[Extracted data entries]
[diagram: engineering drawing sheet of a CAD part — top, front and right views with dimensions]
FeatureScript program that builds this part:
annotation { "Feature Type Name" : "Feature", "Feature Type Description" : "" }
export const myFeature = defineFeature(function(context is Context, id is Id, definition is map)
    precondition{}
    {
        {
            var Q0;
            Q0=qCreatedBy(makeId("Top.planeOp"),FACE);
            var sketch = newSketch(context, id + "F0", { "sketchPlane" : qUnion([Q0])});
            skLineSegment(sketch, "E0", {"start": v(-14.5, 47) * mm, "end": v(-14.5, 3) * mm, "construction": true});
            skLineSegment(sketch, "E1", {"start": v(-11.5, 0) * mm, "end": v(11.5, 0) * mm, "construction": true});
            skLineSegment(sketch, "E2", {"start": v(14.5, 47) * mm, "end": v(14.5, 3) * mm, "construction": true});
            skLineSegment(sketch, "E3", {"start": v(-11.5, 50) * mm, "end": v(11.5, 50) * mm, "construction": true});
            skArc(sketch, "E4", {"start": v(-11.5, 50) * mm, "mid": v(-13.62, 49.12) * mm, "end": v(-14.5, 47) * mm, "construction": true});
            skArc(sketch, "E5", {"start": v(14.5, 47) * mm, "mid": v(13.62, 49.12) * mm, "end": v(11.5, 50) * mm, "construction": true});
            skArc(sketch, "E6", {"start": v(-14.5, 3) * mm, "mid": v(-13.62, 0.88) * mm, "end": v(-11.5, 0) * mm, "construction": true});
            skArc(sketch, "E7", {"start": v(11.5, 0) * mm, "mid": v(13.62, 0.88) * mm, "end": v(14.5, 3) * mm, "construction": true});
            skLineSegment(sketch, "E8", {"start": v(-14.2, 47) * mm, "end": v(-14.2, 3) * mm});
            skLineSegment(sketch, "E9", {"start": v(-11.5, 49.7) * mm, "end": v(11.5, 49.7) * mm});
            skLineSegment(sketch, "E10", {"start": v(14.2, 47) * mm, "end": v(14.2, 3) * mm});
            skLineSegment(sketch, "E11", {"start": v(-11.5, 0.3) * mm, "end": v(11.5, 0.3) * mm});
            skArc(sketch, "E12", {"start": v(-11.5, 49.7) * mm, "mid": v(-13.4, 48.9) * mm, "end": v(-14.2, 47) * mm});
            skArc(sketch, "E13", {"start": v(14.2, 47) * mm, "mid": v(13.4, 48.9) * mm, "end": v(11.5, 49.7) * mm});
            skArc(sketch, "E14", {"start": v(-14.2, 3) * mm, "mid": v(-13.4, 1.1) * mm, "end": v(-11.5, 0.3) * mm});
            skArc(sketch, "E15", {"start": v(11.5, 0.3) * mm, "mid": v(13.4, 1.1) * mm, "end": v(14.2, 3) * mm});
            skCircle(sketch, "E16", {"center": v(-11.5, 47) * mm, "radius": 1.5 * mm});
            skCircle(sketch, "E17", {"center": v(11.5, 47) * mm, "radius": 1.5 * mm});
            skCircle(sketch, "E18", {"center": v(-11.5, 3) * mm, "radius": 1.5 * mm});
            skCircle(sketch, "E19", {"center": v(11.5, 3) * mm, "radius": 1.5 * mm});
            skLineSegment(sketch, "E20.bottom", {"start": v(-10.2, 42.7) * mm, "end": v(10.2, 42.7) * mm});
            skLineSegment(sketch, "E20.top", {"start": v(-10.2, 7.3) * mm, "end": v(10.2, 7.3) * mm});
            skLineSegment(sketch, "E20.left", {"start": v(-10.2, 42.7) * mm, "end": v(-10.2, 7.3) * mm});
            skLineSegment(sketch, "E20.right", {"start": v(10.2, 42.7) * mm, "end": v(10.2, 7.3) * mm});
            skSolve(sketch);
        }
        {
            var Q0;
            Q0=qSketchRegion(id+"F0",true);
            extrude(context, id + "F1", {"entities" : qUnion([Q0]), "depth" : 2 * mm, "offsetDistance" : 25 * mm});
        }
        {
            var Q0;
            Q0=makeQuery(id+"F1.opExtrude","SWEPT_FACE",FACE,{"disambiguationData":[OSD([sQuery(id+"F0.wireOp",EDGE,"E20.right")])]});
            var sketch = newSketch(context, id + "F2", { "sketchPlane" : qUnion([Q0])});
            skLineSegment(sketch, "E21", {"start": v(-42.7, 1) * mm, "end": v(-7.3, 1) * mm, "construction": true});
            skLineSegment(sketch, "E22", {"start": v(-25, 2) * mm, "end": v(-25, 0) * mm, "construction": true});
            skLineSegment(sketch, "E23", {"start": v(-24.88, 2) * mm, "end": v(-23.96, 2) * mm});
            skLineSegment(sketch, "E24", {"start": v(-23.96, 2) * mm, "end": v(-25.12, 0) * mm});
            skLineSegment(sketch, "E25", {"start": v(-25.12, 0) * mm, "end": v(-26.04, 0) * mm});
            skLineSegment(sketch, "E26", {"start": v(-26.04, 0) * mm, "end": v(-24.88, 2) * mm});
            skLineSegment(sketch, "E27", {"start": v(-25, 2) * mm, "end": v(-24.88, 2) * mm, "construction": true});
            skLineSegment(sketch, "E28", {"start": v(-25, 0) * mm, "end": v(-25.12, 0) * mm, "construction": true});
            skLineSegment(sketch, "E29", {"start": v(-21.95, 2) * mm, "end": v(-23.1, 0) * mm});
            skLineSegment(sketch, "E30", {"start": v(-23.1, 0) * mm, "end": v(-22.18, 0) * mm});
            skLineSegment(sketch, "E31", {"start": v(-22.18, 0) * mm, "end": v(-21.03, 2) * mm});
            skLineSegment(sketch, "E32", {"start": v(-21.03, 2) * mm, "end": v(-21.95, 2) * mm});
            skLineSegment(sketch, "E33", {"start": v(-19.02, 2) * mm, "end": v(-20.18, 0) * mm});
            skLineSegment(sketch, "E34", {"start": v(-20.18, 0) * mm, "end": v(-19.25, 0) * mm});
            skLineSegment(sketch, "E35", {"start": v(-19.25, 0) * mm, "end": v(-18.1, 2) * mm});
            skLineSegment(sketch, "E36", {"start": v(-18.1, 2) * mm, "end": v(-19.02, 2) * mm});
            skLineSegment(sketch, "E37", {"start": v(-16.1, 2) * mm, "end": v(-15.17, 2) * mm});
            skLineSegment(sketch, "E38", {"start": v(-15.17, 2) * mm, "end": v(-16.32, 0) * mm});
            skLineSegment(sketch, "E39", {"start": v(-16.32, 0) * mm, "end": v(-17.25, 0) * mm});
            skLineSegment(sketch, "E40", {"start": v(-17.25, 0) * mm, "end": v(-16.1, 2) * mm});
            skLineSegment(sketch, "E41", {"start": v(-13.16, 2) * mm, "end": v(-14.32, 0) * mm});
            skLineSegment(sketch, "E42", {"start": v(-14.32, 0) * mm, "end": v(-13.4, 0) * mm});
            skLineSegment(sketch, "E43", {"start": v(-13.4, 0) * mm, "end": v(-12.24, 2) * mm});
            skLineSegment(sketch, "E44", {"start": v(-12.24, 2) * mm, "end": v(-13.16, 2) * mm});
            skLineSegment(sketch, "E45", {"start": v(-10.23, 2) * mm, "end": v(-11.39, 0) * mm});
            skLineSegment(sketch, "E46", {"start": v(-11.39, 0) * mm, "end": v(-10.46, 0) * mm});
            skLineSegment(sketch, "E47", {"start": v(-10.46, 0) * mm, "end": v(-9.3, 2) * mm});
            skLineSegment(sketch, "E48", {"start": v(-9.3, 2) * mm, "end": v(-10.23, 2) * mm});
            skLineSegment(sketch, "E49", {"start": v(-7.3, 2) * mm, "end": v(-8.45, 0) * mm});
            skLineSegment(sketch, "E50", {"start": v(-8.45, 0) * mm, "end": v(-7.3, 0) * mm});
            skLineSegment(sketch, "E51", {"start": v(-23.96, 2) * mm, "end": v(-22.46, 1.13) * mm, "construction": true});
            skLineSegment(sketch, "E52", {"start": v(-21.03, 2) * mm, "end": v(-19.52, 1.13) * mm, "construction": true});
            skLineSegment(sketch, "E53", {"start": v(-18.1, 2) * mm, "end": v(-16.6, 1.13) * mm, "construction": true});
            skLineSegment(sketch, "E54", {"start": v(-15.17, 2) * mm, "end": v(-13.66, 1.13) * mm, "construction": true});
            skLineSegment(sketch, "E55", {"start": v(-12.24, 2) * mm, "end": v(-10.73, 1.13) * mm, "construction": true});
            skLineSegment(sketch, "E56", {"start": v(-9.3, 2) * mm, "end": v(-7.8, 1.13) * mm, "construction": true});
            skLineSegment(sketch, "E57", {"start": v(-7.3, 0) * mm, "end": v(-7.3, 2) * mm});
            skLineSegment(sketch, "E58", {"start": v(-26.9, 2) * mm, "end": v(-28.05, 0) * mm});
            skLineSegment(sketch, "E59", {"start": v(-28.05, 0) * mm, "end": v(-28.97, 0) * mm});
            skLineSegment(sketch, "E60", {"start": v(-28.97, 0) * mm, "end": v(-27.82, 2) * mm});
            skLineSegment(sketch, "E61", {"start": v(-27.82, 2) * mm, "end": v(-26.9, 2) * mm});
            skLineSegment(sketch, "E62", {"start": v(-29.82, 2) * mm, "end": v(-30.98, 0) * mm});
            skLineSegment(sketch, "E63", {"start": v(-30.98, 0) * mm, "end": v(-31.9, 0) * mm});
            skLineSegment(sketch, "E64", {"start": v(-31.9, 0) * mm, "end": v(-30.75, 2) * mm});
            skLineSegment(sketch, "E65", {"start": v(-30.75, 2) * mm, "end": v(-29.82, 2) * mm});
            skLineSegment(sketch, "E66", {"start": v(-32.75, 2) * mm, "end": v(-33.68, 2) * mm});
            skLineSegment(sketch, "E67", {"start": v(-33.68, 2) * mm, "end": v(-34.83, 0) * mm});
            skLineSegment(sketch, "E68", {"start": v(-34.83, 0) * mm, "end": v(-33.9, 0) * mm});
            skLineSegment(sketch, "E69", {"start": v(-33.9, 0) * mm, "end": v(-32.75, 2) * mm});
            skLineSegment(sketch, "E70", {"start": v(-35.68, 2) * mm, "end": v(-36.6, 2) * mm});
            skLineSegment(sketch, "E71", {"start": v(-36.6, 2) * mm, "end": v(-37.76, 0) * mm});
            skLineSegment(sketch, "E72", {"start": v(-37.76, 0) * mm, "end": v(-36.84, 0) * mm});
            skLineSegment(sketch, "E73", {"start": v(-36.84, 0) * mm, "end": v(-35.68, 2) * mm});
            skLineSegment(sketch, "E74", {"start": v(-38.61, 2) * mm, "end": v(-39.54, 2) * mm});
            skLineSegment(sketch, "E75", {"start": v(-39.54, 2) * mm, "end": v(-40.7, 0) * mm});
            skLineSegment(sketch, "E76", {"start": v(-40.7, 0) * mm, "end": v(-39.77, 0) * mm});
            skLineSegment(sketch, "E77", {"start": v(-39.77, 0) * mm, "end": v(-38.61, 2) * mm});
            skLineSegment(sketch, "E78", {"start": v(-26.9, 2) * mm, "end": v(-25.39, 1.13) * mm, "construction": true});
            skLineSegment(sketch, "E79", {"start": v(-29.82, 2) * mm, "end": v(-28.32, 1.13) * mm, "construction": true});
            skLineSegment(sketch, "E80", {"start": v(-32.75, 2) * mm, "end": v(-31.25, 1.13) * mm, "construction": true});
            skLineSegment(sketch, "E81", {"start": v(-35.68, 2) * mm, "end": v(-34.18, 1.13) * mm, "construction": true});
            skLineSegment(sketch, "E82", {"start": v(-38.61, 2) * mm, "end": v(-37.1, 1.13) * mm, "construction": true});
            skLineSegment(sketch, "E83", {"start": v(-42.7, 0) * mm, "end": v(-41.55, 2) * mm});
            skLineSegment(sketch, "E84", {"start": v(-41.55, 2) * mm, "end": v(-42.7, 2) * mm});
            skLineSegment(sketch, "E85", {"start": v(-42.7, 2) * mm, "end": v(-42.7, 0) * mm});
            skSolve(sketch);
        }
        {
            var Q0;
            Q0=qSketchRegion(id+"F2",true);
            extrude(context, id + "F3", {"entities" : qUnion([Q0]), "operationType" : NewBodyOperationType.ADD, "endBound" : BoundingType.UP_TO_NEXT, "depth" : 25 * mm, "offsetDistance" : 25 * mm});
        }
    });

• **WHAT IS REQUIRED**:
Pick out each line of the data above that contains the string "right".

• **TASK RESULT**:
[diagram: engineering drawing sheet of a CAD part — top, front and right views with dimensions]
            skLineSegment(sketch, "E20.right", {"start": v(10.2, 42.7) * mm, "end": v(10.2, 7.3) * mm});
            Q0=makeQuery(id+"F1.opExtrude","SWEPT_FACE",FACE,{"disambiguationData":[OSD([sQuery(id+"F0.wireOp",EDGE,"E20.right")])]});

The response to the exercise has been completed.